練習問題:
A - 天皇家についての記事の冒頭の段落には、国民が知りたい疑問が挙げられています。それらをすべて書き出しなさい。
B - 天皇家についての記事によると、NHKが天皇「生前退位」のスクープを報じたのはいつですか。
C - 天皇家についての記事の最後の文を受けて、その先を書き継ぎなさい。

本文:
+++

週刊現代
岐路に立つ天皇家〜"菊のカーテン"の裏側で何が起きているのか
知りたい疑問に答えます

なぜ、いま、このタイミングでの報道なのか。天皇の「本心」はどこにあるのか。御簾の向こう側で何が起こっているのか。そして、これからの皇室はどうなっていくか。国民の知りたい疑問に答える。

NHKは誰に聞いたのか

なぜ今、このタイミングだったのか。情報源はいったい、誰なのか。NHKが7月13日夕方に報じた天皇「生前退位」のスクープが様々な憶測を呼んでいる。

「特ダネをものにしたのは橋口和人宮内庁キャップです。10年以上、宮内庁を担当し、皇太子の子供の性別や、紀子妃のご懐妊などをスクープしてきました。特に侍医グループには深く食い込んでおり、『陛下の体温まで知る男』と呼ばれています」(全国紙宮内庁担当記者)

御年82歳となった天皇の意向を受け、「生前退位」について宮内庁の幹部が検討を始めたのは、今年5月からのことだった。その内容は逐次、首相官邸の杉田和博官房副長官にも報告されていたという。

「NHKもこうした動きは察知し、実はもっと早い段階で一報を打てる状態ではあったのです。事前にNHKサイドが官邸に確認取材に走ったところ、検討しているのは事実だと内々に認めたものの、参院選と重なってしまうため、報道の時期の調整をできないか、と。

+++

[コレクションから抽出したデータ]
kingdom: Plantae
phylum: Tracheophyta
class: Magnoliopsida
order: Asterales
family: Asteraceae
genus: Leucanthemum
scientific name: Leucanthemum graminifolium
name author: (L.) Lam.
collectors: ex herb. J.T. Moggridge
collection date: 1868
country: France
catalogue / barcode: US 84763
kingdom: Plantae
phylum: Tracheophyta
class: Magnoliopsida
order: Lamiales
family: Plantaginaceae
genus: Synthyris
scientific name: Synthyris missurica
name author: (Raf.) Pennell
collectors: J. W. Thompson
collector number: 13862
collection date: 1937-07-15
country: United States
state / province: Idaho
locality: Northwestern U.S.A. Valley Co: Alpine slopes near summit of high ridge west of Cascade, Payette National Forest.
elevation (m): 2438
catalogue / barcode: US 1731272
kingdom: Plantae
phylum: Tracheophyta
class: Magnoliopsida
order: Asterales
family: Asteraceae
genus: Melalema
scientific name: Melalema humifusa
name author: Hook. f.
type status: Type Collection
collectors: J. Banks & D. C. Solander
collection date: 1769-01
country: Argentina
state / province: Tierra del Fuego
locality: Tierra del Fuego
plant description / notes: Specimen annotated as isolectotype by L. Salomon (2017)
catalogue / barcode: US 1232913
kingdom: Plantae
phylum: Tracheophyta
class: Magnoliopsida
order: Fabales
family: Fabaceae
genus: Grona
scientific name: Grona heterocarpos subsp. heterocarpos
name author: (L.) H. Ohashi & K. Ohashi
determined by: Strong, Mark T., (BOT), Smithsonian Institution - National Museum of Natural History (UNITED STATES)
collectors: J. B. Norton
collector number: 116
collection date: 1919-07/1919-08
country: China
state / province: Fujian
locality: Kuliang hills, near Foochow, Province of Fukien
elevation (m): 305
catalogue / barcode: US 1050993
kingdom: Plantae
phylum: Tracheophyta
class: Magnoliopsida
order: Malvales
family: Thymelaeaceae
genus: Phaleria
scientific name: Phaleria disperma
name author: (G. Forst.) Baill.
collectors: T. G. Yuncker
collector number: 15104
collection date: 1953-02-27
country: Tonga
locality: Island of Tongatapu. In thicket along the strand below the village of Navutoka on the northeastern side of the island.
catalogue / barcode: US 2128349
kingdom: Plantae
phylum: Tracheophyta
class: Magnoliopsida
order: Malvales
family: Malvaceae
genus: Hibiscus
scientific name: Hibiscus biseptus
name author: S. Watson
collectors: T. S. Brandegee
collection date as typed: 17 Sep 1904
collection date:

+++

解答:
A -
・なぜ、いま、このタイミングでの報道なのか
・天皇の「本心」はどこにあるのか
・御簾の向こう側で何が起こっているのか
・これからの皇室はどうなっていくか

B - 7月13日の夕方です。

C -
生前退位は皇室典範の改正なしには不可能ですが、皇室のあり方を見直す意味では憲法改正にもつながってきます。

改憲を目指す安倍政権にとってみれば、選挙期間中に改憲の議論が浮上し、世論に刺激を与えることは避けたかった。そんな政権の意向が反映され、報道が参院選後になったとも言われています」(自民党幹部)

天皇の胸中を知りながら、報道各社は安倍政権の顔色を窺って、選挙を理由に報道を控えた可能性があるというのだ。

天皇はこうした政権の先行きにこそ不安を抱いているのではないかと、宮内庁元幹部は推察する。

「天皇陛下は平和憲法の精神を遵守し、象徴天皇として国内外で慰霊の旅を続けて、平和を希求してこられました。天皇を『日本国の元首』にし、自衛隊を『国防軍』にするような自民党の憲法改正草案に危機感を抱かれたとしても不思議ではありません。